04 / THE FOUNDATION THAT DOESN’T HOLD
Three studies, eight biases
Three studies are cited again and again in American prosecutions: Bigelow (the “Johns Hopkins” lab study), Compton (“LAPD 173”), and Adler (the “Arizona” study). When assessed with QUADAS — the standard tool for grading diagnostic-accuracy research — they fail across the board. None reference-tested actual driving performance or genuine mental or physical impairment; all investigated procedures different from those used by officers today; and each was riddled with bias.
selection bias · forensic selection bias · spectrum bias · misclassification bias · verification bias · differential verification bias · incorporation bias · review bias
The conclusion of the peer-reviewed analysis is blunt: these validation studies do not validate current practice. They quantify the prevalence of drugs in hand-picked samples and the method’s internal consistency — not its ability to tell an impaired person from a sober one.
05 / THE “DRUG” FALLACY
One word, many pharmacologies
Even the idea of a single “accuracy” figure is incoherent. It assumes drug is one homogeneous thing. It isn’t. Different substances produce different signs, so the evaluation’s real accuracy swings wildly from one class to the next — high for PCP, low for benzodiazepines. A blended “PCP-and-benzodiazepine” accuracy number describes neither, and shifts every time the mix in the sample changes. The headline statistic is not just inflated; it is meaningless as applied to any individual defendant’s actual drug.
06 / CRUDE INSTRUMENTS
Eyeballing the eyeball
The vaunted eye examination comes down to an officer estimating each pupil’s diameter to the nearest 0.5 mm using a handheld card, across changing light conditions, then comparing it to a chart of “average” ranges. It is a guess against a template — not a measurement.

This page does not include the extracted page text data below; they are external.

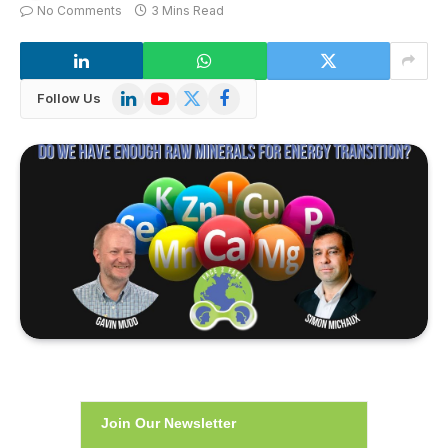
No Comments
3 Mins Read
LinkedIn
YouTube
X
Facebook
Follow Us
(Twitter)
Join Our Newsletter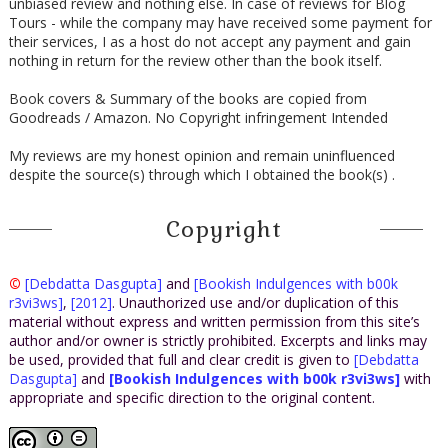
unbiased review and nothing else. In case of reviews for Blog
Tours - while the company may have received some payment for
their services, I as a host do not accept any payment and gain
nothing in return for the review other than the book itself.
Book covers & Summary of the books are copied from
Goodreads / Amazon. No Copyright infringement Intended
My reviews are my honest opinion and remain uninfluenced
despite the source(s) through which I obtained the book(s) .
Copyright
©
[Debdatta Dasgupta]
and
[Bookish Indulgences with b00k
r3vi3ws]
,
[2012]
. Unauthorized use and/or duplication of this
material without express and written permission from this site’s
author and/or owner is strictly prohibited. Excerpts and links may
be used, provided that full and clear credit is given to
[Debdatta
Dasgupta]
and
[Bookish Indulgences with b00k r3vi3ws]
with
appropriate and specific direction to the original content.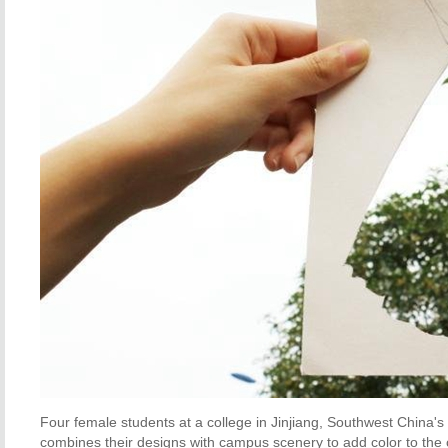
Four female students at a college in Jinjiang, Southwest China's
combines their designs with campus scenery to add color to the 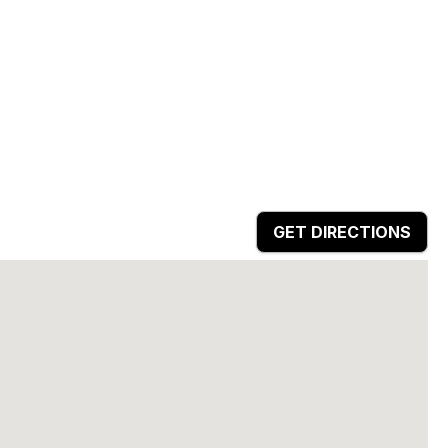
GET DIRECTIONS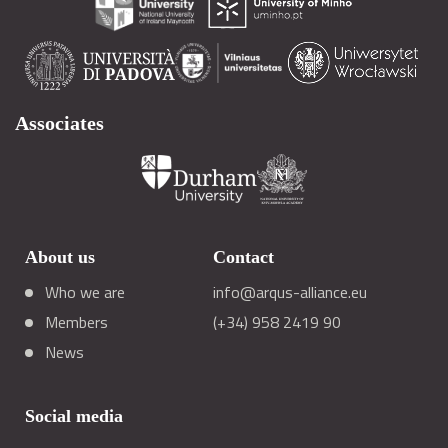
Associates
About us
Contact
Who we are
info@arqus-alliance.eu
Members
(+34) 958 2419 90
News
Social media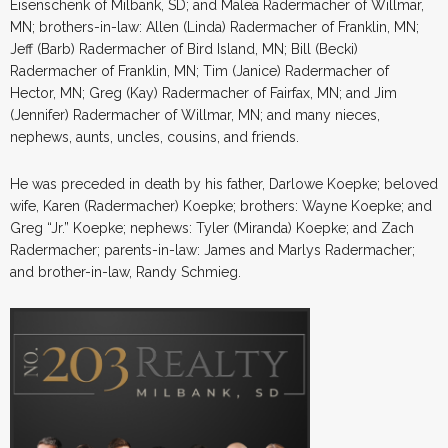
Eisenschenk of Milbank, SD; and Malea Radermacher of Willmar,
MN; brothers-in-law: Allen (Linda) Radermacher of Franklin, MN;
Jeff (Barb) Radermacher of Bird Island, MN; Bill (Becki)
Radermacher of Franklin, MN; Tim (Janice) Radermacher of
Hector, MN; Greg (Kay) Radermacher of Fairfax, MN; and Jim
(Jennifer) Radermacher of Willmar, MN; and many nieces,
nephews, aunts, uncles, cousins, and friends.
He was preceded in death by his father, Darlowe Koepke; beloved
wife, Karen (Radermacher) Koepke; brothers: Wayne Koepke; and
Greg “Jr.” Koepke; nephews: Tyler (Miranda) Koepke; and Zach
Radermacher; parents-in-law: James and Marlys Radermacher;
and brother-in-law, Randy Schmieg.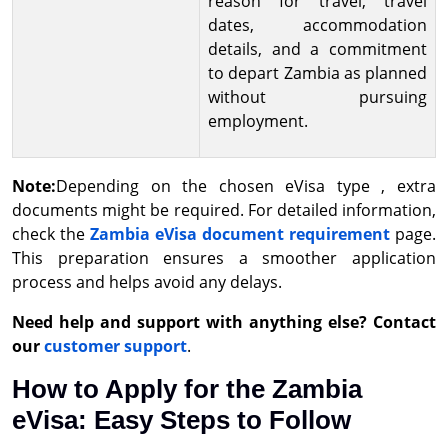
reason for travel, travel
dates, accommodation
details, and a commitment
to depart Zambia as planned
without pursuing
employment.
Note:
Depending on the chosen eVisa type , extra
documents might be required. For detailed information,
check the
Zambia eVisa document requirement
page.
This preparation ensures a smoother application
process and helps avoid any delays.
Need help and support with anything else? Contact
our
customer support
.
How to Apply for the Zambia
eVisa: Easy Steps to Follow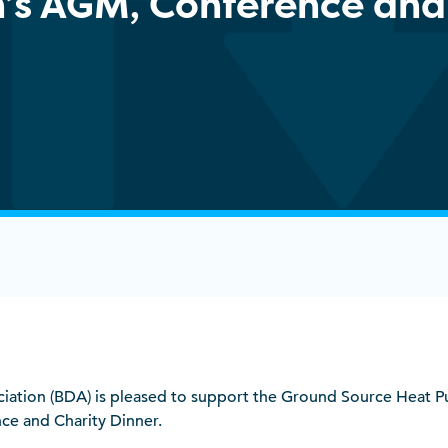
n’s AGM, Conference and
sociation (BDA) is pleased to support the Ground Source Heat 
e and Charity Dinner.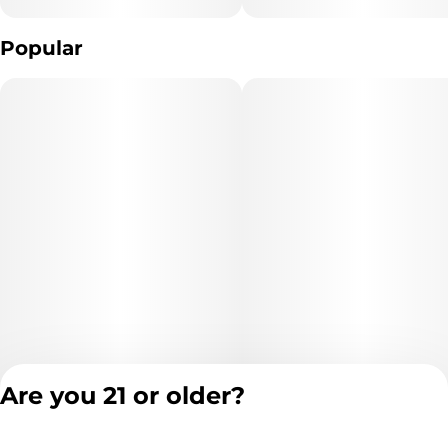
Popular
Are you 21 or older?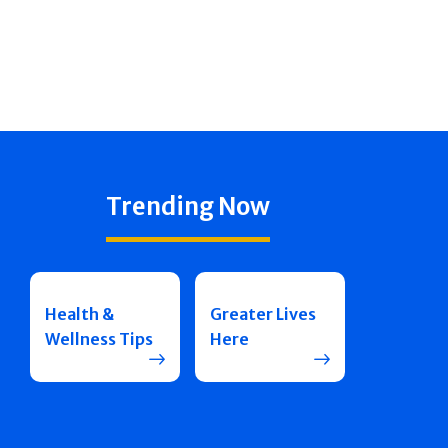
Trending Now
Health &
Greater Lives
Wellness Tips
Here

And the laboratory backstop is shakier than juries are told. A real blood-THC result can carry enormous measurement uncertainty — in one Florida lab report, a reading of 4.9 ng/mL came with a margin that works out to roughly 73% total uncertainty.

Exhibit. The “hard number” on the lab sheet hides a band wide enough to swallow the result.
07 / THE TAKEAWAY
Appearance vs. evidence
Here is the line that lands with a fact-finder: the DRE program has the appearance of forensic science — the protocol, the certification, the percentages — but the literature beneath it measures population drug prevalence and the method’s own circular consistency, never the one thing that matters: can this officer actually distinguish an impaired person from a sober one?
On the published record, that question has never been answered. And a test that has never been shown to beat a coin flip has no business being called “expert.”
Sources & Further Reading
Kane, G. The methodological quality of three foundational law enforcement drug influence evaluation validation studies. Journal of Negative Results in BioMedicine, 2013;12:16.
Heishman, S.J., Singleton, E.G., Crouch, D.J. Laboratory validation study of the Drug Evaluation and Classification program. J. Analytical Toxicology, 1996;20(6).
Foundational studies discussed: Bigelow (1985), Compton (LAPD 173, 1986), Adler (Arizona, 1994).
Blood, Drugs and the DRE Pupil (University Medical & Forensic Consultants, 2021).
This article summarizes published critiques of the Drug Evaluation and Classification program for educational purposes. It is not legal advice; consult qualified counsel and the primary sources for any case-specific use.